[Data]
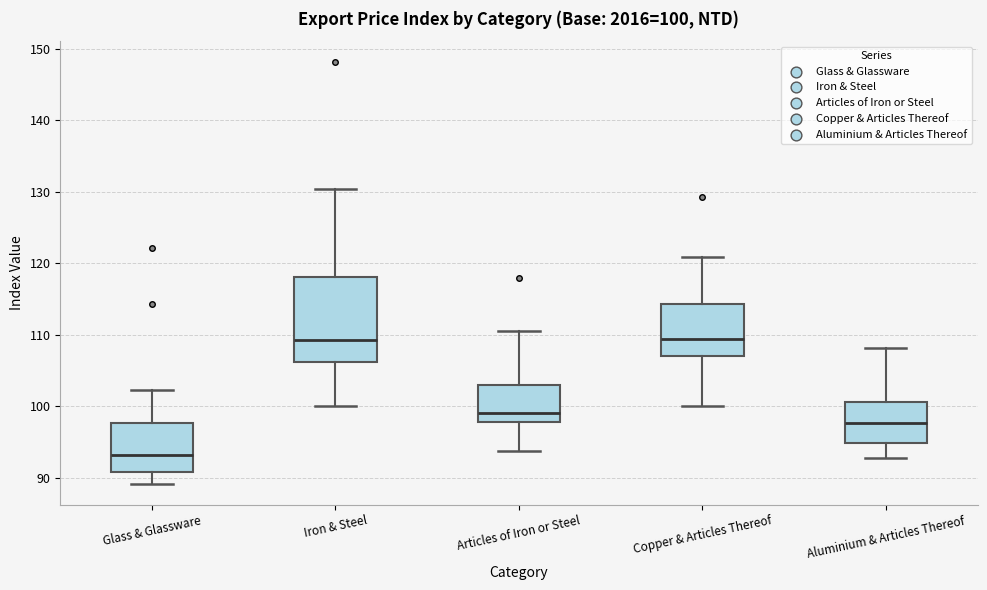

Which box is the tallest, from its lower edge to its upper edge?

Iron & Steel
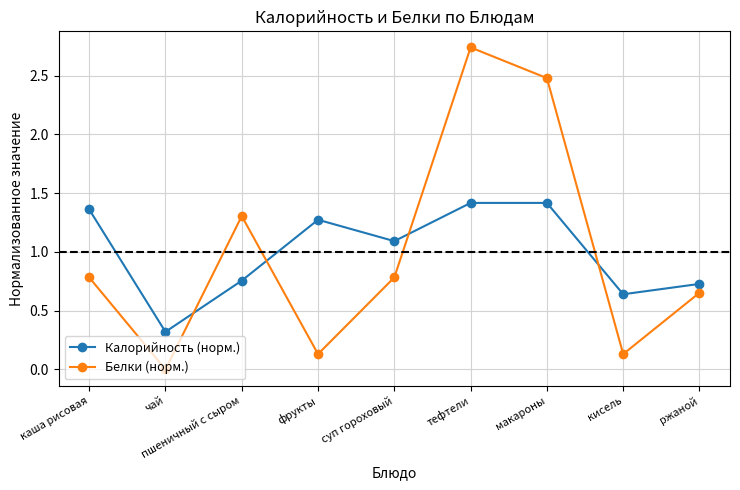

What is the average value of the Белки (норм.) series?

1.0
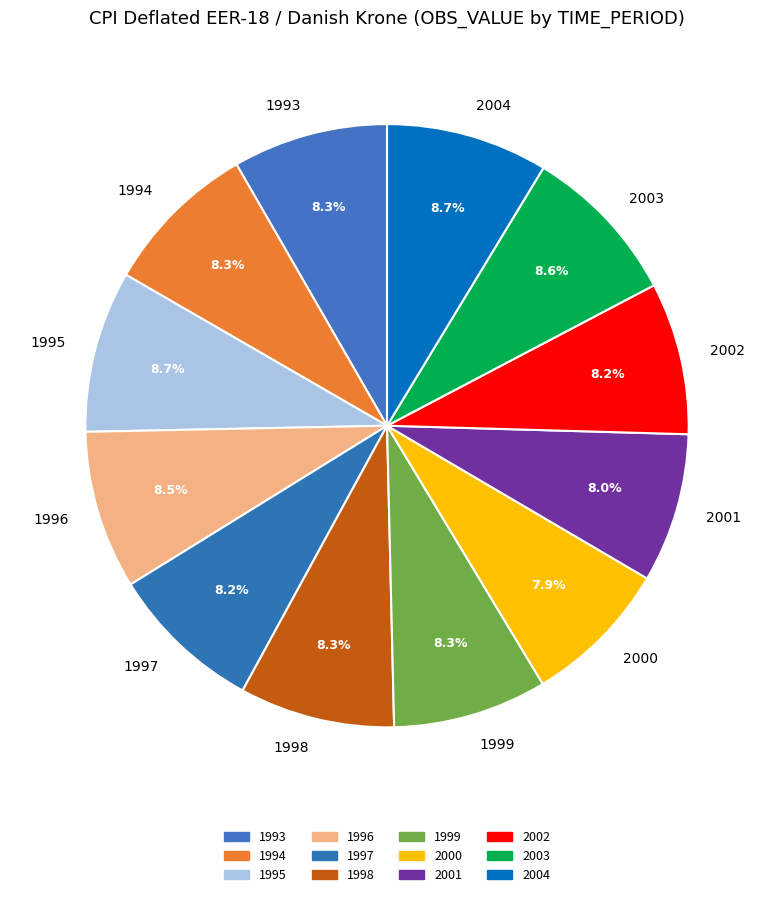

True or false: 1999 accounts for 8% of the total.

True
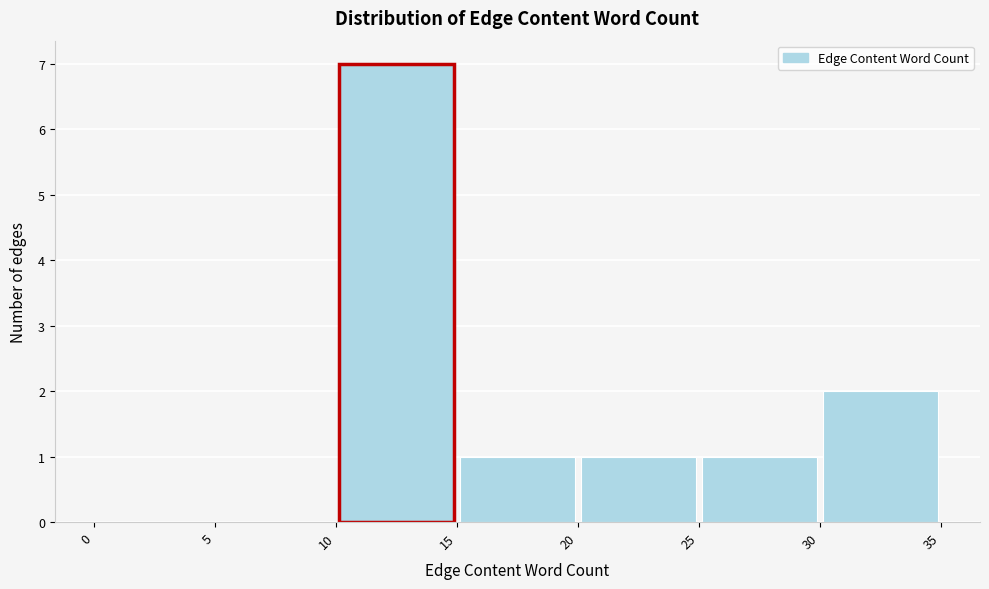

Reading left to right, list every bar in this chart as the range it spans on the x-axis followed by its height. The values are not printed on the chart, so give them approximately, as read against the axis.

0 to 5: 0
5 to 10: 0
10 to 15: 7
15 to 20: 1
20 to 25: 1
25 to 30: 1
30 to 35: 2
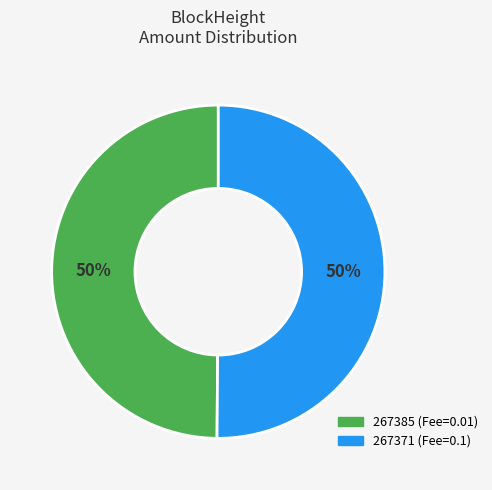

What is the ratio of the value at 267385 (Fee=0.01) to the value at 267371 (Fee=0.1)?

1.0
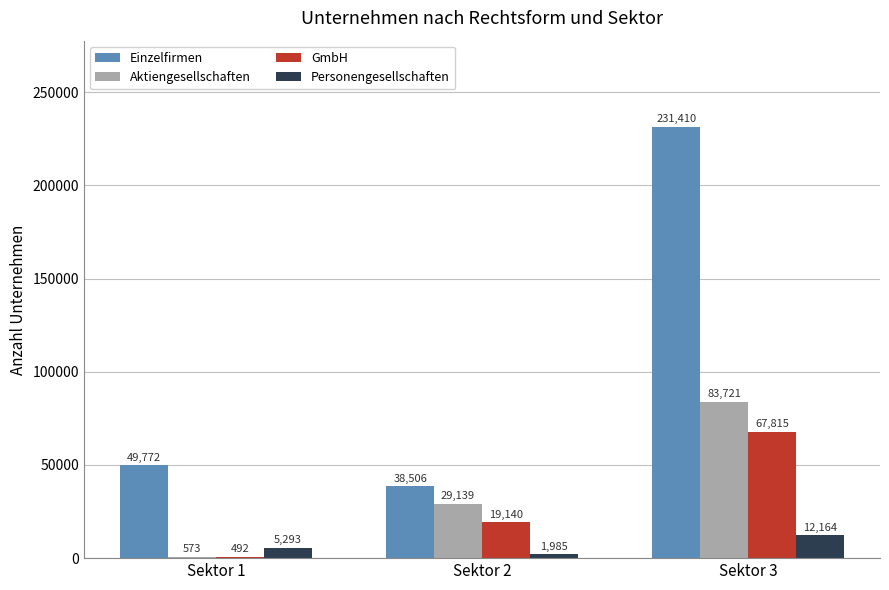

What is the highest value of the GmbH series?

67815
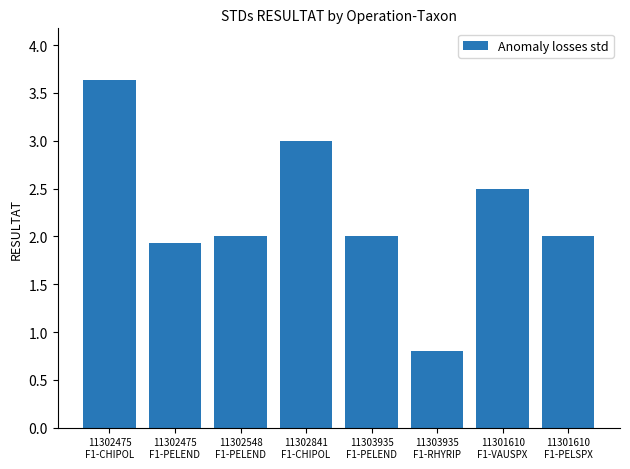

Approximately how many times larger is the value at 11301610
F1-VAUSPX compared to 11302475
F1-CHIPOL?

0.7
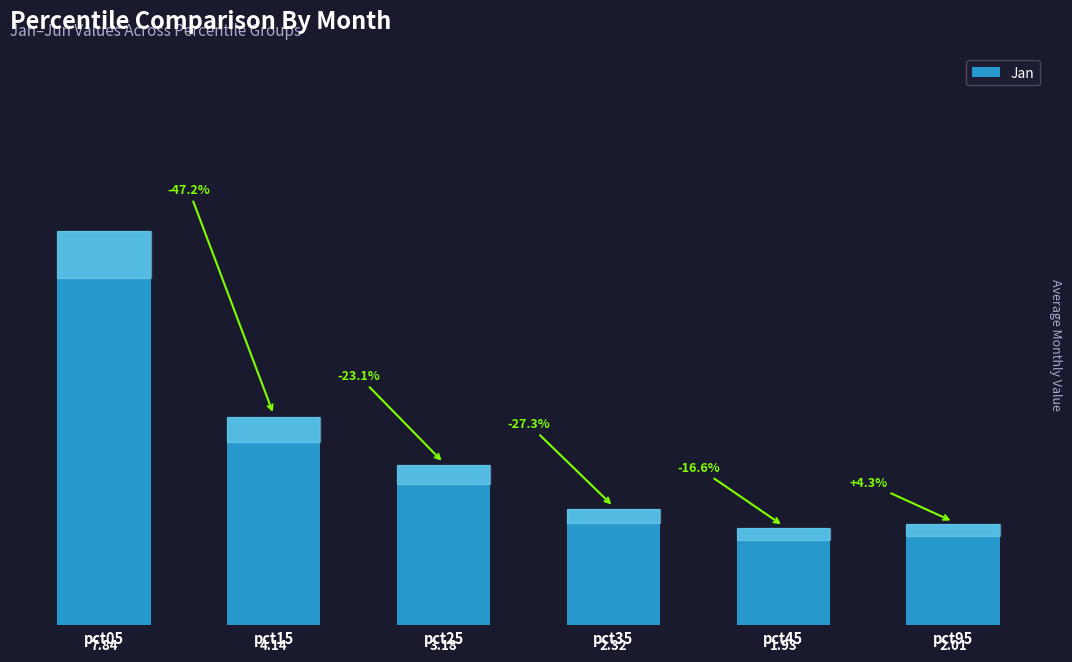

Does the chart contain any negative values?

No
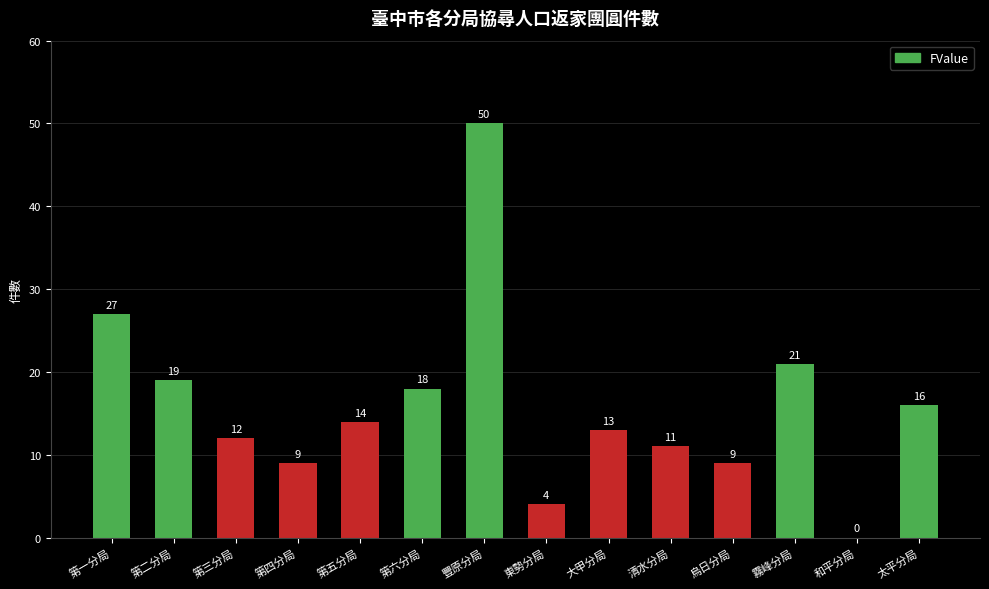

What is the maximum value shown in the chart?

50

[Work item] Arrange everything from the line containing "What is the ratio" down to the end of the data as a Markdown table with the columns No. and Entry, giving each line a number and skipping blank lines. Leave the pictures out of the table.

[Solution to this problem]
| No. | Entry |
|---|---|
| 1 | What is the ratio of the value at 267385 (Fee=0.01) to the value at 267371 (Fee=0.1)? |
| 2 | 1.0 |
| 3 | What is the highest value of the GmbH series? |
| 4 | 67815 |
| 5 | Approximately how many times larger is the value at 11301610 |
| 6 | F1-VAUSPX compared to 11302475 |
| 7 | F1-CHIPOL? |
| 8 | 0.7 |
| 9 | Does the chart contain any negative values? |
| 10 | No |
| 11 | What is the maximum value shown in the chart? |
| 12 | 50 |